There is a sense in which the Catholic care of Catherine McAuley could not but be transformed into Catholic medical excellence, the Archbishop told members of the hospital’s staff gathered for the launch.

He added, “I am sure that Sister Catherine McAuley must be smiling down on what her sisters have given Ireland.”

‘Caring for the Nation’ tells the story of the Mater Hospital. It outlines the rapid medical developments that took place during and after World War II including the development of antibiotics, which meant that diseases such as TB, which had traumatised the country, could at last be cured; the growth of x-ray as a diagnostic tool, and the rapid progress in cardiac care, including the country’s first heart transplant, carried out by Maurice Neligan and Freddie Wood in September 1985.

Founded by the Sisters of Mercy in 1861, the Mater was the first hospital to open its doors 24 hours a day, and the only refuge open at the time to those affected by the smallpox and cholera epidemics that raged through the overcrowded tenements.

It was the first hospital to care for outpatients, and was at the scene of many of the most dramatic and traumatic incidents to grip the city, such as the attempted rescue of Sean MacStiofain from the hospital while on hunger strike, the Dublin bombings of 1972/73, and the Stardust tragedy in 1981.

Speaking to CatholicIreland.net at the launch, Sr Eugene Nolan said she believed the book would “show the mind of those who were behind the hospital and for whom the poor counted.”

“When the poor were being thrown on the doorsteps, we were the people to first make 24 hour coverage available.

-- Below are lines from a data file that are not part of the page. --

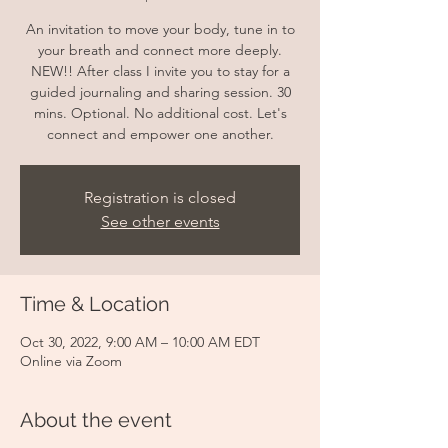
An invitation to move your body, tune in to
your breath and connect more deeply.
NEW!! After class I invite you to stay for a
guided journaling and sharing session. 30
mins. Optional. No additional cost. Let's
connect and empower one another.
Registration is closed
See other events
Time & Location
Oct 30, 2022, 9:00 AM – 10:00 AM EDT
Online via Zoom
About the event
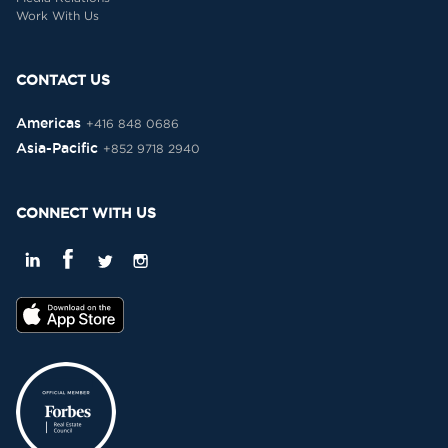
Work With Us
CONTACT US
Americas
+416 848 0686
Asia-Pacific
+852 9718 2940
CONNECT WITH US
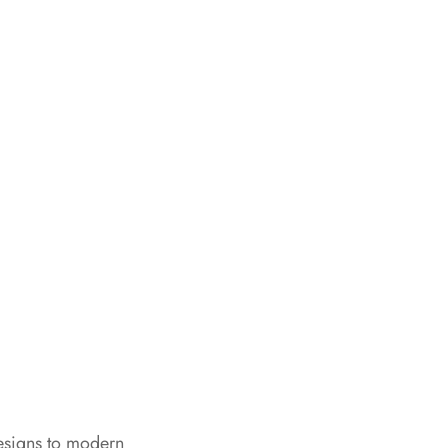
esigns to modern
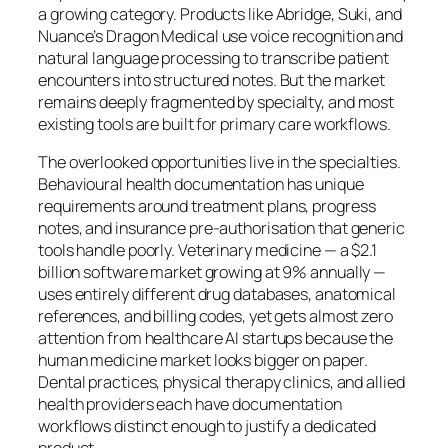
a growing category. Products like Abridge, Suki, and
Nuance’s Dragon Medical use voice recognition and
natural language processing to transcribe patient
encounters into structured notes. But the market
remains deeply fragmented by specialty, and most
existing tools are built for primary care workflows.
The overlooked opportunities live in the specialties.
Behavioural health documentation has unique
requirements around treatment plans, progress
notes, and insurance pre-authorisation that generic
tools handle poorly. Veterinary medicine — a $2.1
billion software market growing at 9% annually —
uses entirely different drug databases, anatomical
references, and billing codes, yet gets almost zero
attention from healthcare AI startups because the
human medicine market looks bigger on paper.
Dental practices, physical therapy clinics, and allied
health providers each have documentation
workflows distinct enough to justify a dedicated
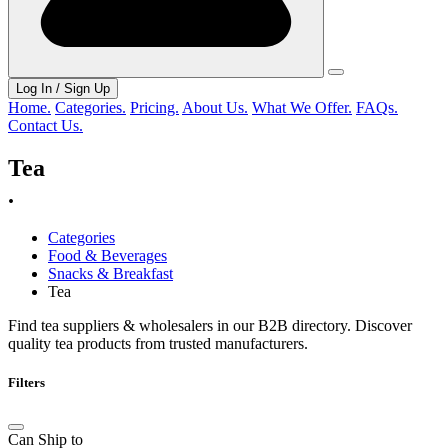
Log In / Sign Up
Home.
Categories.
Pricing.
About Us.
What We Offer.
FAQs.
Contact Us.
Tea
.
Categories
Food & Beverages
Snacks & Breakfast
Tea
Find tea suppliers & wholesalers in our B2B directory. Discover
quality tea products from trusted manufacturers.
Filters
Can Ship to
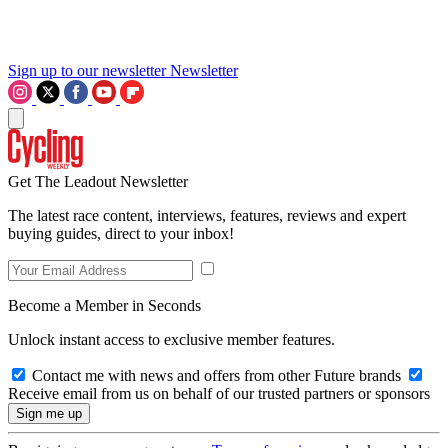
Sign up to our newsletter
Newsletter
Get The Leadout Newsletter
The latest race content, interviews, features, reviews and expert
buying guides, direct to your inbox!
Become a Member in Seconds
Unlock instant access to exclusive member features.
Contact me with news and offers from other Future brands
Receive email from us on behalf of our trusted partners or sponsors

Sr Berchmans Barry said we were not having the patients lying on the doorstep and so the decision was taken to leave the doors open.”

Likewise, when some of the doctors were putting cholera patients, who were close to death, into coffins Sr Berchmans said she would sit with anybody who was dying and make sure that they were dead before they were placed in a coffin.

“She said she would pray with them and that way there would be no such thing as dumping them into coffins ahead of their death. That set a pattern of respect and it’s a standard that has carried right through all these years.”

She expressed the hope that those who read the book would get a fresh insight into the contribution of the Mercy Sisters to medical healthcare in Irish society.